Created and managed by nonprofit group Mobile Loaves and Fishes, the Community First Village opened in 2015 on 27 acres of land a few miles east of downtown Austin near Lake Walter Long. The community offers supportive housing in the form of mobile homes, tiny houses, gardens, community space, and services for people who have been unhoused on an ongoing basis.
At a news conference on Wednesday, MLF founder and CEO Alan Graham and MLF president Amber Fogarty announced that the organization had obtained 127 additional acres of land, bringing its total to 178 and tripling its total acreage. The addition will allow it to expand its original site as well as creating a new village in Southeast Austin. CF plans to add 1,400 homes on the two sites at an expected cost of $119 million. MLF plans to launch a fundraising campaign for the expansion this fall.

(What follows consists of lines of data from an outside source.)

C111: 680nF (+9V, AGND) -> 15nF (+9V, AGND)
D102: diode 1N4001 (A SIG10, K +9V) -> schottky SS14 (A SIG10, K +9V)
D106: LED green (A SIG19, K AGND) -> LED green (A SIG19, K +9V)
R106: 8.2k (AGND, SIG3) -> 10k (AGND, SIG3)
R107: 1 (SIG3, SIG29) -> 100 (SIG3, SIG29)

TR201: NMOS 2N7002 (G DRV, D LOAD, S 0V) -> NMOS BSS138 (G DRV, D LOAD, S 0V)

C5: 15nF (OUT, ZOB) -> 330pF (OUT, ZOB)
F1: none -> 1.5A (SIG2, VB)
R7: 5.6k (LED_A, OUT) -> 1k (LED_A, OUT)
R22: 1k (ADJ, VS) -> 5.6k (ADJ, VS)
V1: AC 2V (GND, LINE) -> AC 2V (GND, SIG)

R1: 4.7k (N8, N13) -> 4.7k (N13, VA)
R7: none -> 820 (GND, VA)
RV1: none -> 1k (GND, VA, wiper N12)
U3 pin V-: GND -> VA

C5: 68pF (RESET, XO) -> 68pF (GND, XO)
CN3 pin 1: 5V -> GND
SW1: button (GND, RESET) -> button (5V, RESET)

In 2017, Graham and Austin Mayor Steve Adler announced a 10-year plan to mitigate homelessness in Austin, along with a $60 million capital campaign to fund expansion of Community First.
In its second phase of development in 2019, it acquired an additional 24 acres of land, bringing the total to 51, and partnered with Austin-based 3D-printing company Icon and Cielo property group to print a 3D “model home” and office on the property—part of a cluster of six printed homes that are now part of the community.
The village is currently home to to 220 formerly unhoused people as well as 50 “missional neighbors”—people "who feel called to live in the community," according to Fogarty.